Designing a Ratings & Age Classification System for Online Games

Ratings Policy Intern | Netflix

context

As Netflix expanded into interactive entertainment, it faced a new challenge: how to responsibly classify and communicate online gaming content to a global audience.

Existing ratings systems like ESRB, PEGI, and IARC primarily focused on traditional game content—violence, language, and sexual themes—but underrepresented risks unique to online play, such as toxicity, gambling-like features, and user-generated content.

Goal: Develop a modern, scalable framework for rating Netflix games that reflects both traditional content and emerging behavioral risks, giving parents and players the clarity to make informed choices.

problem

Netflix needed a trusted ratings model that could extend its established maturity system into the world of games—balancing global consistency, cultural nuance, and digital safety.

Challenges included:

  • Lack of standardized signals for online interactivity and toxicity

  • Limited representation of monetization and gambling-like mechanics

  • Need for a scalable system that fits Netflix’s cross-media ecosystem

  • Parental confusion around what “online interactions” actually entail

Challenge: Build a next-generation ratings model that addresses the full spectrum of online experiences—from gameplay content to player behavior.

1. Research & Benchmarking

  • Conducted a comparative analysis of global rating systems (ESRB, PEGI, IARC, ACB).

  • Identified gaps in current models, particularly around interactivity, discrimination, and monetization.

  • Consulted with internal content policy, product, and operations teams to align goals.

process

2. Framework Design

Authored the exploratory policy report “Designing a New Ratings & Age Classification System for Online Games.”

Proposed a multi-dimensional Netflix Game Rating Scale covering five axes:

  1. Content Intensity – violence, sex, language, discrimination, drugs, horror

  2. Interactivity – multiplayer, chat, UGC, roleplay

  3. Monetization – loot boxes, gambling-like systems

  4. Discrimination & Toxicity – harassment, slurs, stereotyping

  5. Systemic Risks – persistent IDs, cross-platform exposure

Example rating output:

“Rated 12+ for violence; online interactivity may expose players to discriminatory chat; contains loot boxes.”
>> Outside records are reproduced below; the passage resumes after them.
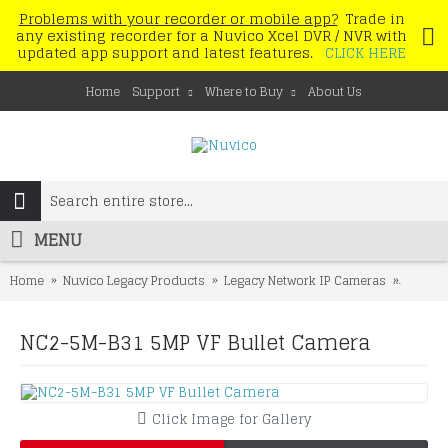
Problems with your recorder or mobile app?
Trade in
any existing recorder for a Nuvico Xcel DVR / NVR with
updated app support and latest features.
CLICK HERE
Home
Support
Where to Buy
About Us
MENU
Home
Nuvico Legacy Products
Legacy Network IP Cameras
NC2-5M
NC2-5M-B31 5MP VF Bullet Camera
Click Image for Gallery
3. Policy & Tooling Proposals

  • Developed reviewer playbooks with decision trees for toxicity, gambling, and UGC moderation.
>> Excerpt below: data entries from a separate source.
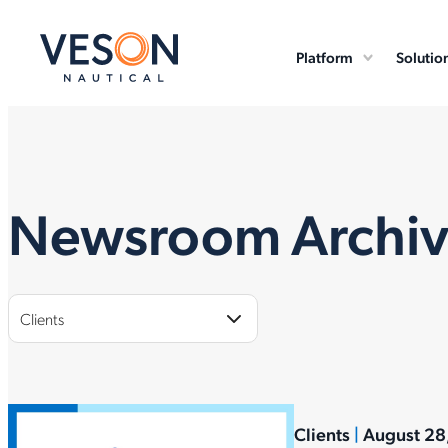
Platform
Solutio
Newsroom Archi
Clients
Clients
|
August 28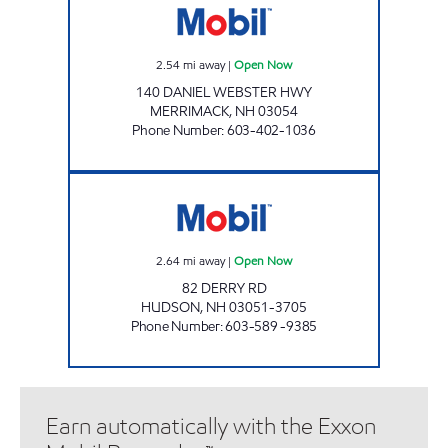
2.54
mi away
|
Open Now
140 DANIEL WEBSTER HWY
MERRIMACK
,
NH
03054
Phone Number
:
603-402-1036
HUDSON MOBIL Open Now
2.64
mi away
|
Open Now
82 DERRY RD
HUDSON
,
NH
03051-3705
Phone Number
:
603-589 -9385
Earn automatically with the Exxon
  • Recommended override-only advisories and optional interaction/stereotype tags for transparency.

  • Proposed ML classifiers to detect toxic chat, gambling mechanics, and user-generated risk content.

  • Outlined UX improvements for storefront advisories and parental controls.

4. Testing & Implementation Plan

  • Designed a 90-day rollout roadmap including pilot testing with 50 Netflix titles.

  • Proposed A/B testing of advisories to measure parental comprehension and complaint reduction.

  • Defined success metrics:

    • ↑ Parental understanding of advisories

    • ↓ Complaint rates for toxicity/gambling

    • ≥85% reviewer agreement across labels

“The system bridges entertainment and safety—helping families understand not just what’s in a game, but how it behaves online.”

outcome

  • Created a scalable, future-ready ratings framework adaptable to Netflix’s global gaming catalog.

  • Provided actionable recommendations for policy, product, and ML teams to enhance player transparency.

  • Established a foundation for cross-platform trust and parental confidence in Netflix Games.

impact

  • Advanced Netflix’s readiness for ethical and transparent game publishing.

  • Introduced policy innovation that merges entertainment standards with online safety and user trust.

  • Strengthened the bridge between content policy, technology, and player experience.

  • Deepened understanding of global regulatory alignment, from PEGI to IARC and ACB systems.